System performance is reported as the average Euclidean distance between the network estimation and the ground truth. We compare the performance with several baseline approaches as well as different DRL networks. The landmark baseline [6] trains detectors to detect surface landmarks, such as shoulders and pelvises, to align with the CT anatomy landmarks. The Haustorff baseline minimizes the surface distance between CT and depth in 3D with the Haustorff metric. The ICP baseline aligns the two surfaces with the standard ICP algorithm. The DQN baseline is configured with the original setup [13]. The Dueling Network [18] is similar to our proposed method but configured with the original setup. We also test the proposed network without history information and batch normalization [9] separately. The quantitative accuracy comparison among all methods is shown in Table 1 as well as the computation time. A qualitative analysis of the results generated by the proposed method is shown in Fig. 4.

Table 1. Results comparison of thorax and abdomen (ABD) dataset.
Fig. 4.
figure 4

Qualitative impression with the proposed algorithm. Left image is a perfect thorax alignment. Middle one is a good thorax alignment though the patient’s poses at the two imaging time were different. Right image shows a perfect abdomen alignment.

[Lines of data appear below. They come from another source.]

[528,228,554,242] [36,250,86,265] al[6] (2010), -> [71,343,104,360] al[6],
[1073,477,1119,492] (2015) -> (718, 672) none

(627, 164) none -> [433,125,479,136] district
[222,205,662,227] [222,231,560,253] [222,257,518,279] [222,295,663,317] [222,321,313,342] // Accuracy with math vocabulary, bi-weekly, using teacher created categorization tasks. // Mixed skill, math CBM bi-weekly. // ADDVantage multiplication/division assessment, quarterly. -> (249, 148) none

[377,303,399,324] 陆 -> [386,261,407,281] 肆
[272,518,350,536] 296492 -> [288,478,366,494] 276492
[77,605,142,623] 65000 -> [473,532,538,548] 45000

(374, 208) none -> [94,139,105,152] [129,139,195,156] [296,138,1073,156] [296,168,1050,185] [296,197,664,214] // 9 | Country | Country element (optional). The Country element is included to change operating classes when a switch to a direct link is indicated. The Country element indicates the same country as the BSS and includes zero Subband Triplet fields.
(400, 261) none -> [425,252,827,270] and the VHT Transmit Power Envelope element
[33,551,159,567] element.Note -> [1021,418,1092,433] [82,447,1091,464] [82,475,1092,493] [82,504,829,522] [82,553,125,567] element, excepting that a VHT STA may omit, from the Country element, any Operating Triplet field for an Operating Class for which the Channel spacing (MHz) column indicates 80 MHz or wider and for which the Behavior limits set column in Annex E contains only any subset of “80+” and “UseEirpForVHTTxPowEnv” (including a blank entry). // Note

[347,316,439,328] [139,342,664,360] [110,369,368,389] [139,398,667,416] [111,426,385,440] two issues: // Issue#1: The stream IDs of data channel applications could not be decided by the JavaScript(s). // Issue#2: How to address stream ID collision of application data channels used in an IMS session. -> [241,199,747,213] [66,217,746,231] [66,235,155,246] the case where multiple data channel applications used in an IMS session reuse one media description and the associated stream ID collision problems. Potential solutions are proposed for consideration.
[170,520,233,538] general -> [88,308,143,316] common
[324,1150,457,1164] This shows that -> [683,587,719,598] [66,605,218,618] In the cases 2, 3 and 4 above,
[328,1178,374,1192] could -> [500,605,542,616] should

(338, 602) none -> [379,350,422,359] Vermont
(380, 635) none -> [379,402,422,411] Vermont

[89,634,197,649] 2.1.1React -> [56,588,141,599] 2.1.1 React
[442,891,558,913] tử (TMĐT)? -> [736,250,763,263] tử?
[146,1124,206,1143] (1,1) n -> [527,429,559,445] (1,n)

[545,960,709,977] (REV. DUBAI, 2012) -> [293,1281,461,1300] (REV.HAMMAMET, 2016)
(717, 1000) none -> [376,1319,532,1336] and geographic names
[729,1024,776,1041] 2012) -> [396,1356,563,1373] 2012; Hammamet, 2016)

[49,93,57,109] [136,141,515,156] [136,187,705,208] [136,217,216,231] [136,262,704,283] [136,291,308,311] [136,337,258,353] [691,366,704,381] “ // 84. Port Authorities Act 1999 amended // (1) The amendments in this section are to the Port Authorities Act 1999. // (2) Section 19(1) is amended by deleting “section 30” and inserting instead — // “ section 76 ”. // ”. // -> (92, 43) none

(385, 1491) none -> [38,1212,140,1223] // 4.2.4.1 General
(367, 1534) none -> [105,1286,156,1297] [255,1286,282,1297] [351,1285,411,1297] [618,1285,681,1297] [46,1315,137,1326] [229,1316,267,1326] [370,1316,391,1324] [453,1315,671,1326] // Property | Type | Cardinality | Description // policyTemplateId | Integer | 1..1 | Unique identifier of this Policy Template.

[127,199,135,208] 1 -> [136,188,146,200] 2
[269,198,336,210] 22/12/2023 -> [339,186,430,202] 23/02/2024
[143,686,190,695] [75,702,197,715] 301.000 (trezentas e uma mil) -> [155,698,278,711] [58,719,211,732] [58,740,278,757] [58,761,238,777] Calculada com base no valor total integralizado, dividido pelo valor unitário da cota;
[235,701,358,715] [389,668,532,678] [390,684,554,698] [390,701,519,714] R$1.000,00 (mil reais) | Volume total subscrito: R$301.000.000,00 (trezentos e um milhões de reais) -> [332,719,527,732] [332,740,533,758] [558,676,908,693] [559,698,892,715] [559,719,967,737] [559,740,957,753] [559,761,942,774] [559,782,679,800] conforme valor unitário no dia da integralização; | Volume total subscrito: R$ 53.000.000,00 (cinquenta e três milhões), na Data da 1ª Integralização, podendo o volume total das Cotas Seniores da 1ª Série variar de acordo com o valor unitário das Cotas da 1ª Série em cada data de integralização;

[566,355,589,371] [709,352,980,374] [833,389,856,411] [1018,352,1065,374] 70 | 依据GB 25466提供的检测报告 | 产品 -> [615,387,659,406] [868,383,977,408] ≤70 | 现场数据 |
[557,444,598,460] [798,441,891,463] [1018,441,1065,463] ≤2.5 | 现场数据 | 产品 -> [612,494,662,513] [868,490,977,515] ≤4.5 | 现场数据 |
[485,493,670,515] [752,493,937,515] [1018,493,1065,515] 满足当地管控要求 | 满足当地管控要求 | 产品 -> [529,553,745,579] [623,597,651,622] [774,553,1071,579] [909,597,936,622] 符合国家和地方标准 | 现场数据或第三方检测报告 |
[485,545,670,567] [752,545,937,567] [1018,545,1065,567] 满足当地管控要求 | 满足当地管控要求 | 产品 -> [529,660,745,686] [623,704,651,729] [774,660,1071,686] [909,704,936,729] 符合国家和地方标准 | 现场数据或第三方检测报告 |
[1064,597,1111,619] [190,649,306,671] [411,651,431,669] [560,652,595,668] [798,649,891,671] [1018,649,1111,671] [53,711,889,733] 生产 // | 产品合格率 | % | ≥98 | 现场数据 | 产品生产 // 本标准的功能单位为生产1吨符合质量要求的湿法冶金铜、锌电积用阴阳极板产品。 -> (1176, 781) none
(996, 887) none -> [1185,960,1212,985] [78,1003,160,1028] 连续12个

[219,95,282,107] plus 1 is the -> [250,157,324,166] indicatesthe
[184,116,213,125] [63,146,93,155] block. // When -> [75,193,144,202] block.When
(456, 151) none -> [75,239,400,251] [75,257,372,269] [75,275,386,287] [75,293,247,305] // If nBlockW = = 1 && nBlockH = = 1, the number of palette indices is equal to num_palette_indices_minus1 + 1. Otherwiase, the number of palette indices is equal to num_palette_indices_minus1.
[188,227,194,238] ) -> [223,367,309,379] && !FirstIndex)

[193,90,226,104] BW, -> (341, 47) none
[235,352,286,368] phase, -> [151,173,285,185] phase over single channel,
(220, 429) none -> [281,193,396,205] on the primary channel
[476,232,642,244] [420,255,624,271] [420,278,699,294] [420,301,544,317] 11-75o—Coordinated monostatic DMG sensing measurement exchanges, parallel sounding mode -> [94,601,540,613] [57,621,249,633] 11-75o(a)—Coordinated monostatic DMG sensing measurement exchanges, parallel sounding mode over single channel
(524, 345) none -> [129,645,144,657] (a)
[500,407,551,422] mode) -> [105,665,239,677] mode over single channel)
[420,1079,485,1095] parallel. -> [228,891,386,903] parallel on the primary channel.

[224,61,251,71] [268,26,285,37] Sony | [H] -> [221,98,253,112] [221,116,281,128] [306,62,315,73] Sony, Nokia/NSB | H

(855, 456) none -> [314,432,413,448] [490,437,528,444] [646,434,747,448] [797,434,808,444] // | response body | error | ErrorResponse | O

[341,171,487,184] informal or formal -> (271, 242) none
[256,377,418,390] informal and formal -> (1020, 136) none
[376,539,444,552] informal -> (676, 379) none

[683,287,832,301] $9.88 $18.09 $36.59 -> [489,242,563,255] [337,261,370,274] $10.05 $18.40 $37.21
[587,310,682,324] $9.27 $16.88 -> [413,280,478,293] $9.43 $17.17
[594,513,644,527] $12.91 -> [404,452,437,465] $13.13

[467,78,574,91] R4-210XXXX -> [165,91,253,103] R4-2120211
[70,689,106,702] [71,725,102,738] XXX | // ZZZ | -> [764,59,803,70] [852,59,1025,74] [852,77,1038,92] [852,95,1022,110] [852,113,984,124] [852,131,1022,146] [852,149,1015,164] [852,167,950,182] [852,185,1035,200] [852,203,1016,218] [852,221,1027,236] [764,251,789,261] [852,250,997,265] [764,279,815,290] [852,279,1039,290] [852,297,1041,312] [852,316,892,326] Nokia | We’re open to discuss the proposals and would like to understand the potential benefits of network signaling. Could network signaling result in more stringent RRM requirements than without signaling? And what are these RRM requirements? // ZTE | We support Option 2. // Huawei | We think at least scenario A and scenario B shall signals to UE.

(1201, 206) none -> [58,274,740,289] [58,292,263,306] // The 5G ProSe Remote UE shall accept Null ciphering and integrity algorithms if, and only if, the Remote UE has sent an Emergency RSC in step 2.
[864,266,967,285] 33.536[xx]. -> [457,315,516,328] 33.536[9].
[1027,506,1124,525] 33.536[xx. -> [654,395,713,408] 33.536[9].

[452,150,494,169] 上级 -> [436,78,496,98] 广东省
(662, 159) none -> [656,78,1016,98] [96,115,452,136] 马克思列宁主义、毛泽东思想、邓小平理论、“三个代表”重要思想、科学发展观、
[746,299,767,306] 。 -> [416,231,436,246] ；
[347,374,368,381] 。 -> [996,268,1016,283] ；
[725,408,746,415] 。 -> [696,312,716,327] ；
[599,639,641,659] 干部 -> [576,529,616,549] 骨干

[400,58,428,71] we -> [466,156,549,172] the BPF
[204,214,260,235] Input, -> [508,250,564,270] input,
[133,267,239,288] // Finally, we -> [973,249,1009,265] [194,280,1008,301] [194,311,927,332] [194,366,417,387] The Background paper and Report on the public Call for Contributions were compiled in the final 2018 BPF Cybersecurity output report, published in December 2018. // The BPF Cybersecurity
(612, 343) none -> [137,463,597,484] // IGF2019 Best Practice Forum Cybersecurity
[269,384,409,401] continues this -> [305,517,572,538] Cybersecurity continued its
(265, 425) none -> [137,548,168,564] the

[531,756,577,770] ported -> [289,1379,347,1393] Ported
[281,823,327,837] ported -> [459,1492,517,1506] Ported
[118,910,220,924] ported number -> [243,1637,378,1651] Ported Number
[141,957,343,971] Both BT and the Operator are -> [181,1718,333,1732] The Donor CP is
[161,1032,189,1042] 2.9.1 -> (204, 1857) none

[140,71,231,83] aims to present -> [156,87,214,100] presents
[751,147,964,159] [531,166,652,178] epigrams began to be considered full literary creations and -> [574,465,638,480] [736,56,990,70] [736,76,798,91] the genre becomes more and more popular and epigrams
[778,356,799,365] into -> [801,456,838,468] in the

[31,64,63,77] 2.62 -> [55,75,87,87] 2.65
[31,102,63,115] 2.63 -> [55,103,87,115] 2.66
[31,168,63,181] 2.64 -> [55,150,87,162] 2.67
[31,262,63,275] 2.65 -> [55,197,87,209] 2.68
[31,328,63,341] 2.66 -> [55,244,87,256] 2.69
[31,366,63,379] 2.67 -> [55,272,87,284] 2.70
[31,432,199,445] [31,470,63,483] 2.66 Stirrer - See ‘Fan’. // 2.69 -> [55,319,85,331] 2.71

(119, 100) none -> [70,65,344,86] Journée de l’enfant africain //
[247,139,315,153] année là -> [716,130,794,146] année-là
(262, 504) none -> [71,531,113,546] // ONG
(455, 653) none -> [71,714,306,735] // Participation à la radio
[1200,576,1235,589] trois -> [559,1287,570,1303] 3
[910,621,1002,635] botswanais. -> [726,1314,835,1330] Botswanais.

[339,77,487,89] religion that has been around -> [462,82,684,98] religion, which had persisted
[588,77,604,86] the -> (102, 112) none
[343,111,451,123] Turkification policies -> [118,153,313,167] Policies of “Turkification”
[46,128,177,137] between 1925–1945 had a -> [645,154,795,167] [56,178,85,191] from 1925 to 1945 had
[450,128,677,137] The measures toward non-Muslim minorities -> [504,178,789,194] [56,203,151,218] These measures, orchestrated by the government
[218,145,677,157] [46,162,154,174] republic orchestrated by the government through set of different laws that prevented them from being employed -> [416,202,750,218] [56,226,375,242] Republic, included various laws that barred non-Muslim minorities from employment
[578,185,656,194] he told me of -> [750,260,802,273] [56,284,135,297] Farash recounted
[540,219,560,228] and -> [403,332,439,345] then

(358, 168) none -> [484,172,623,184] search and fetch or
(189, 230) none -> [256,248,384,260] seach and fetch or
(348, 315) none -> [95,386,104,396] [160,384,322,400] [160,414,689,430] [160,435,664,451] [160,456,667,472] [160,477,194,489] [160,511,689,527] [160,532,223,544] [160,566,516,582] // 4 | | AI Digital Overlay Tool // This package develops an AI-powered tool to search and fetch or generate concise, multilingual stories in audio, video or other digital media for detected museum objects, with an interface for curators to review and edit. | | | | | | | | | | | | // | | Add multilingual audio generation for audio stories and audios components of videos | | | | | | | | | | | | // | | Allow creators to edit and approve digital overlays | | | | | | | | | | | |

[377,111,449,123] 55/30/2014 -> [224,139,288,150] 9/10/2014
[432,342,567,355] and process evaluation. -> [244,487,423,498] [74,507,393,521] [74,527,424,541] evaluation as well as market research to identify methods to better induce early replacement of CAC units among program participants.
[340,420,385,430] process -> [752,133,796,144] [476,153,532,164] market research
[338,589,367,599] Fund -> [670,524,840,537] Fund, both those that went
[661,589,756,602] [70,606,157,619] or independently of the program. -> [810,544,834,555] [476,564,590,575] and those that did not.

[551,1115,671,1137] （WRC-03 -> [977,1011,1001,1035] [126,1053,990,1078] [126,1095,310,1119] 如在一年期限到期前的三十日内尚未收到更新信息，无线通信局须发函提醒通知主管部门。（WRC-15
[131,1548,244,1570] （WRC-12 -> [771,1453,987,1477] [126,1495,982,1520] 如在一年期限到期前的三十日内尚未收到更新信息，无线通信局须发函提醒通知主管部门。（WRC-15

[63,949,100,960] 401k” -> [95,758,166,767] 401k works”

5 Conclusion and Future Work

A novel depth-CT registration method based on deep reinforcement learning is proposed. Our approach investigates the correlations between surface readings from depth sensors and internal body structures captured by the CT imaging. The experimental results demonstrate that our approach reaches the best accuracy with the least deviation. The better performance compared to two original DRL methods suggests that our modifications improve the network learning for the multimodal registration. Higher errors in the abdomen cases, compared to the chest cases, may be caused by the larger appearance variations. The proposed approach also has no limitations to be applied to register images from other modalities. Future research direction includes combining the surface metric together with the contextual information to further improve performance. Extra efforts are also required to improve the training and testing efficiency.